*** Block opens ***

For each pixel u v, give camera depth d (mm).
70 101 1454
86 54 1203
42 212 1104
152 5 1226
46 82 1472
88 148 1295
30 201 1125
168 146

*** Block closes ***
*** Block opens ***

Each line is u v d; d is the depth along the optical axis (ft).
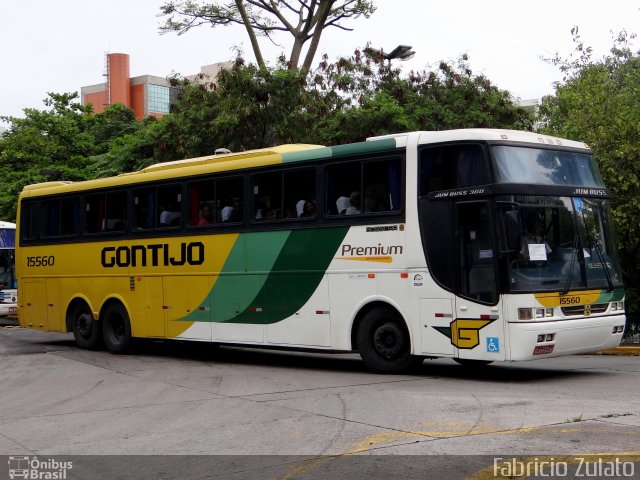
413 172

*** Block closes ***

The expected result is a copy of each line in the records where "depth" appears.

**Written answer**
For each pixel u v, give camera depth d (mm).
Each line is u v d; d is the depth along the optical axis (ft).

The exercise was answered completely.